Internet & Computer Protection Tips

The Federal Bureau of Investigations (FBI) has issued warnings this year about spam emails containing malware and phishing attempts that appear to be greeting cards and ads for shopping bargains.

The FBI urges victims of cyber crimes to report them to the Internet Crime Complaint Center.

Phishing is the criminally fraudulent process of attempting to acquire sensitive information such as usernames, passwords and credit card details by masquerading as a trustworthy entity in an electronic communication. Communications purporting to be from popular social websites, auction sites, online banks, online payment processors, or information technology (IT) administrators are commonly used to lure the unsuspecting. Phishing is typically carried out by email or instant messaging, and it often directs users to enter details at a fake website whose URL and look and feel are almost identical to the legitimate 1.

Email spam, also known as bulk email or junk email, is a subset of spam that involves nearly identical messages sent to numerous recipients by email. A common synonym for spam is unsolicited bulk email. About 80% of all spam is sent by fewer than 200 spammers. Networks of virus-infected computers, are used to send about 80% of spam. The cost of spam is borne mostly by the recipient.
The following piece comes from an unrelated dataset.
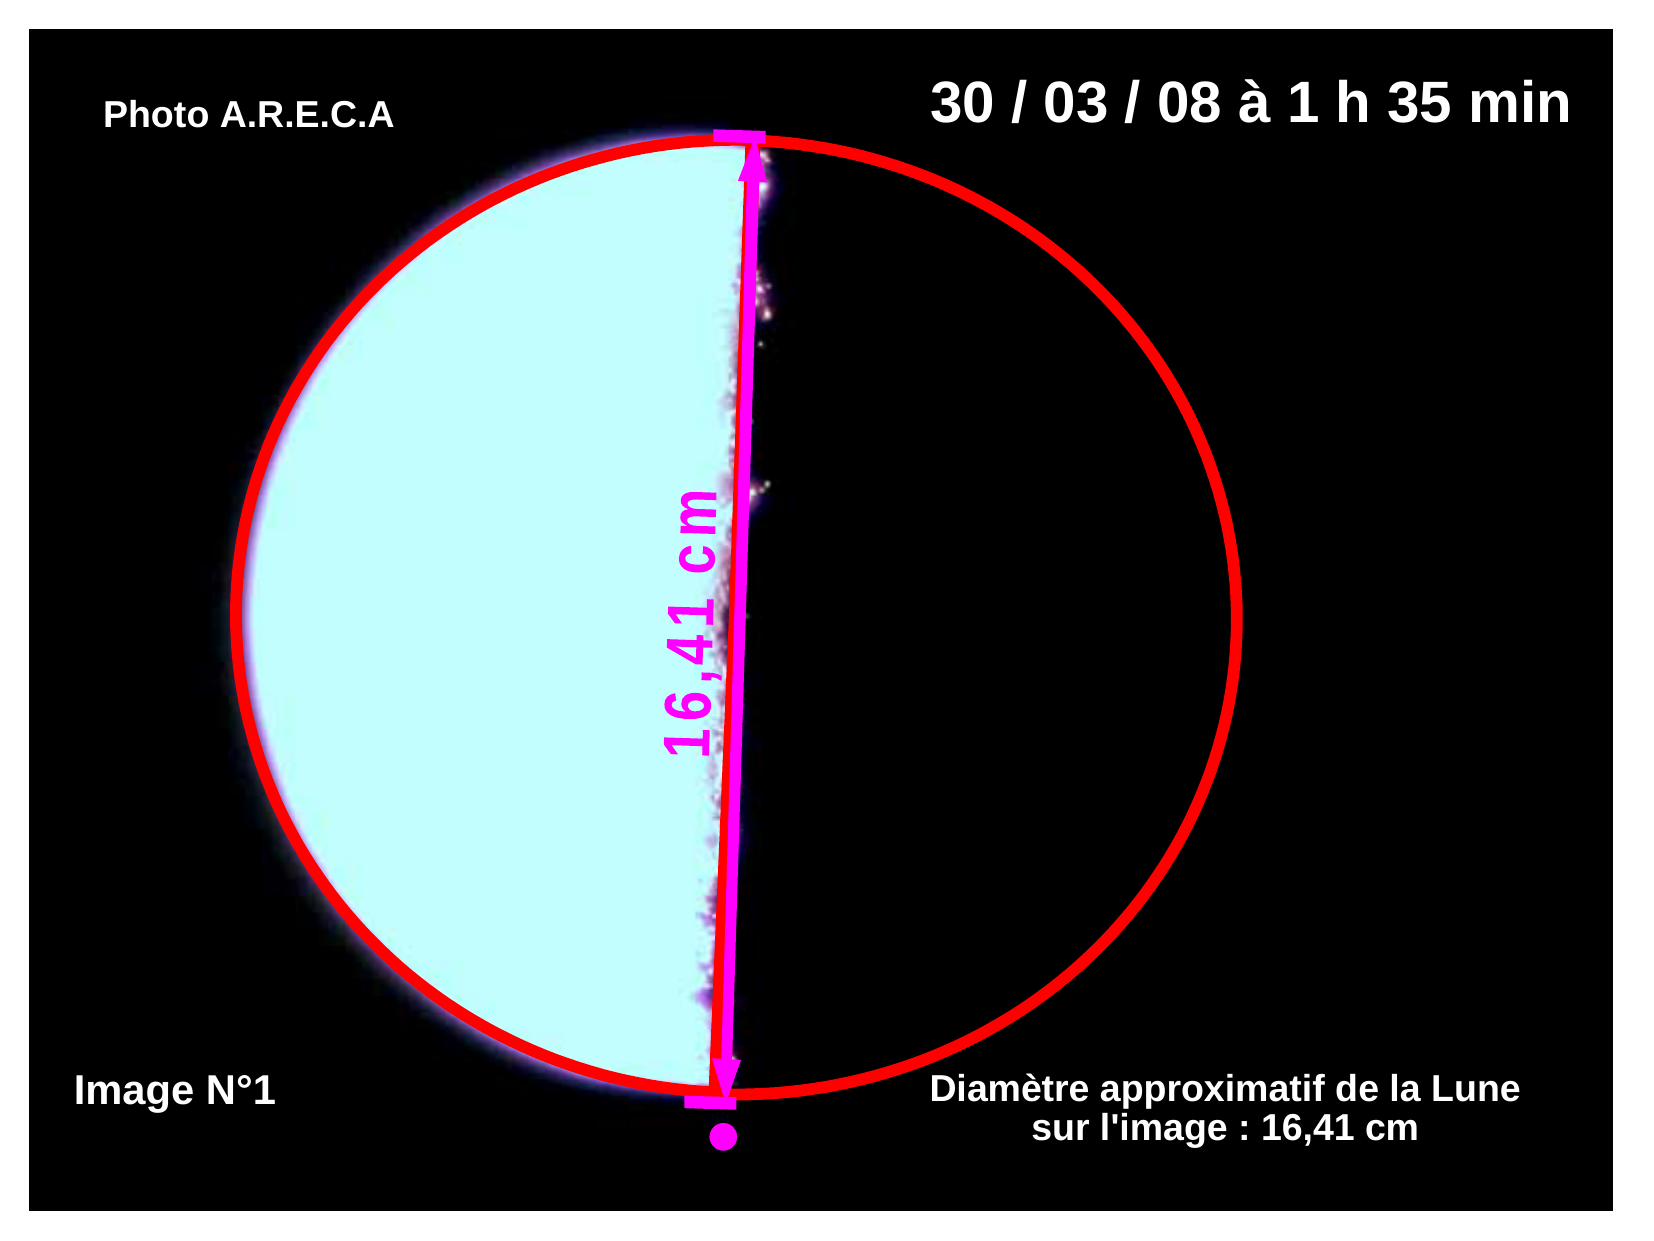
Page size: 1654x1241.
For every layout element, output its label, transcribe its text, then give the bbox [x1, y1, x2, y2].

Malware, from the words malicious and software, is software designed to infiltrate or damage a computer system. The expression is a general term used by computer professionals to mean a variety of forms of hostile, intrusive, or annoying software or program code. Many computer users are unfamiliar with the term, and often use "computer virus" for all types of malware, including true viruses.

Software is considered malware based on the perceived intent of the creator rather than any particular features. Malware includes computer viruses, worms, Trojan horses, most rootkits, spyware, dishonest adware, crimeware, and other malicious and unwanted software.

Safe Computer Practices
Most workplaces have multiple filters in place to stop most of this type of activity. This may not be the same with your home computer. Whether at work or home, we recommend good safe computer practices to include the following:
  • Do not open suspicious / unsolicited emails. Just delete them.
  • Never respond to spam.
  • Never click on the “unsubscribe” button or link. If you do, you just confirmed to the spammer that he has a valid email address and you will be flooded with more, not less, unwanted spam.
  • Do not be fooled into forwarding emails “to everyone you know” that proclaim they are “early warnings” of major new viruses. These emails are scams.
  • Pop-ups of “Antivirus 2009” or similar title that states their computer has been infected and are offering a free download to “fix” the problem is a hoax. The download is malware.
  • Do not download software from a pop-up. If you do, and cannot close the window any other way, shut down your machine, reboot it, and do not revisit the website the pop-up came from.
Don't Be a Victim
The FBI offers the following tips to avoid becoming a victim:
  • Do not respond to spam.
  • Do not click on links contained within unsolicited email.
  • Be cautious with email attachments and open only those from known senders.
  • Do not supply personal information via email surveys, or emails from financial institutions saying they need to update or verify your information.
  • Compare the links in emails to the links they connect to in order to determine if they match. If they do not, leave the site.
  • Log on to websites that are advertised in unsolicited email rather than connecting via links in emails.